TASKS FOR THIS EXERCISE>
1: Rewrite the paragraph beginning "Kurtz grew up in Alpharetta" from the McKenzie Kurtz biography as a bulleted list, keeping its main facts.
2: Translate this sentence from the McKenzie Kurtz biography into Spanish: "Kurtz played Ariel in a production of Footloose at The Muny directed by Christian Borle in 2019."
3: Write the next part of the McKenzie Kurtz biography, picking up after its final sentence.

---------- EXTRACT

American stage actress, singer and dancer (born 1997)

McKenzie Kurtz (born January 13, 1997) is an American stage actress, singer, and dancer. In her Broadway debut, she played the role of Anna in Frozen, before portraying Glinda in Wicked.

== Early life ==
Kurtz grew up in Alpharetta, Georgia. As a teenager, Kurtz was active in the theater program at Milton High School, playing the Lady of the Lake in the school's 2013 production of Monty Python's Spamalot, as well as Mary Poppins in the school's 2015 production of Mary Poppins. Kurtz was nominated for a Jimmy Award both years and was also a finalist in 2015. Kurtz is a 2019 graduate of the University of Michigan School of Music, Theatre, and Dance.

== Career ==

Kurtz played Ariel in a production of Footloose at The Muny directed by Christian Borle in 2019.

In Kurtz's 2020 Broadway debut, she played the role of Anna in the musical Frozen opposite Ciara Renée as Elsa and Ryan McCartan as Hans. According to Kurtz, her initial audition for the role did not go well, but she was personally offered a second chance by Kristen Anderson-Lopez after the co-songwriter of Frozen saw her sing at a "Women of Broadway" concert.

--------------------
---------- DATASET EXTRACT

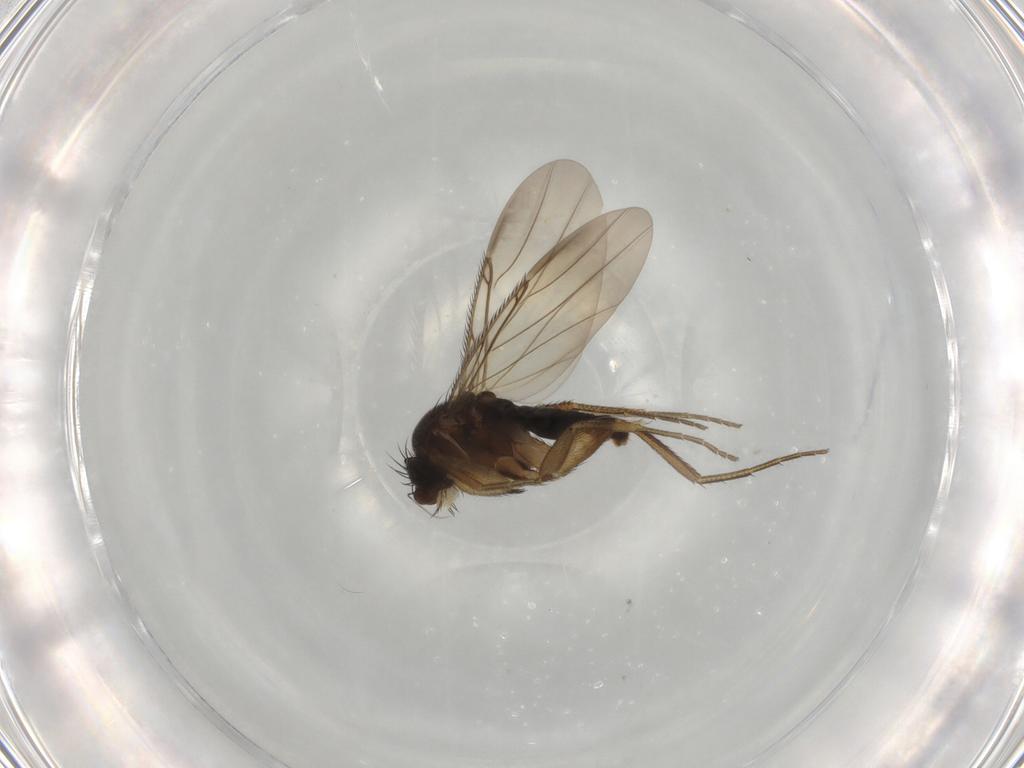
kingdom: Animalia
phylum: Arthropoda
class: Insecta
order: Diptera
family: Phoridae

--------------------
---------- DATASET EXTRACT

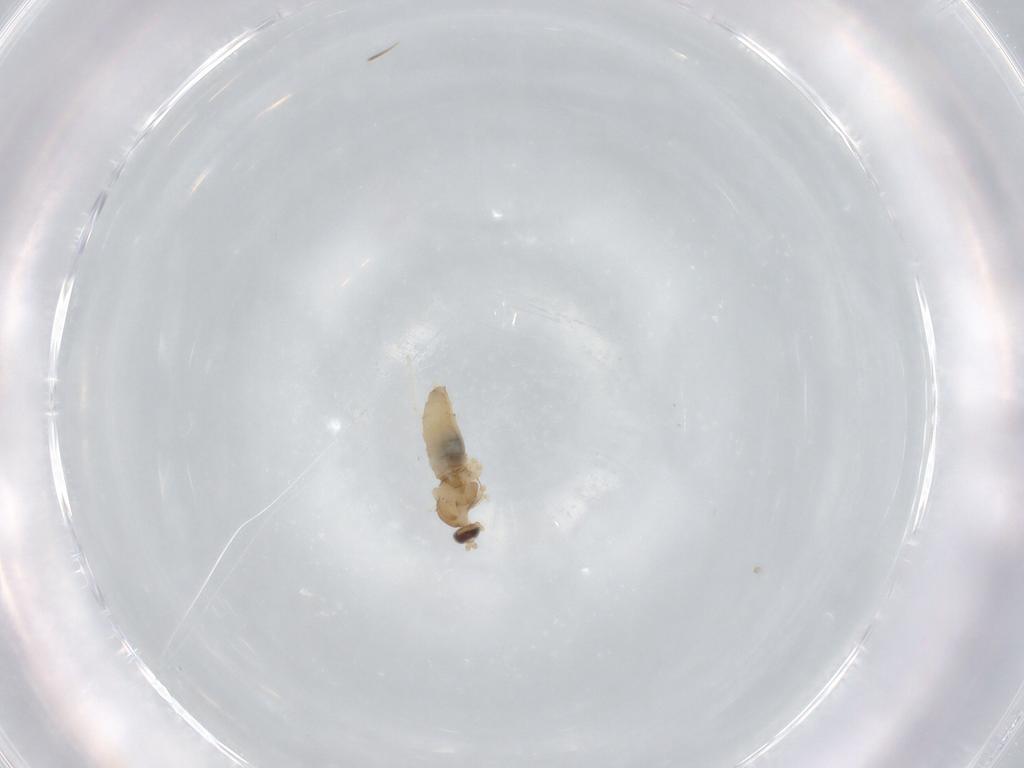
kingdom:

--------------------

TASK-BY-TASK OUTPUTS>
1:
- Grew up in Alpharetta, Georgia
- Was active in the theater program at Milton High School as a teenager
- Played the Lady of the Lake in the school's 2013 production of Monty Python's Spamalot
- Played Mary Poppins in the school's 2015 production of Mary Poppins
- Was nominated for a Jimmy Award both years and was a finalist in 2015
- Graduated from the University of Michigan School of Music, Theatre, and Dance in 2019

2: Kurtz interpretó a Ariel en una producción de Footloose en The Muny dirigida por Christian Borle en 2019.

3:
In 2021, Kurtz appeared in the ensemble of Annie Live! on NBC as the Star-to-Be.

From March 17 to April 11, 2022, Kurtz reprised her role of Anna in the Frozen US national tour. During the tour she was reunited with McCartan, her Broadway Hans.

Kurtz originated the role of Penelope in the 2022 world premiere musical of Trading Places at the Alliance Theatre in Atlanta. The production was directed by Kenny Leon.

On January 13, 2023, it was announced that Kurtz would assume the role of Glinda in the Broadway company of Wicked at the Gershwin Theatre on February 14, taking over for Brittney Johnson. Kurtz portrayed Glinda on the 20th anniversary of Wicked's premiere on Broadway; she left the show in March 2024.

Kurtz originated the role of Cassandra Stone in The Heart of Rock and Roll on Broadway in March 2024. In February 2025, she performed in the world premiere of Schmigadoon! as Betsy McDonough at the Kennedy Center in Washington, DC. When the production transferred to Broadway in the spring of 2026, she was nominated for a Drama Desk Award.

In 2025, Kurtz starred as Heather Chandler in Heathers at New World Stages.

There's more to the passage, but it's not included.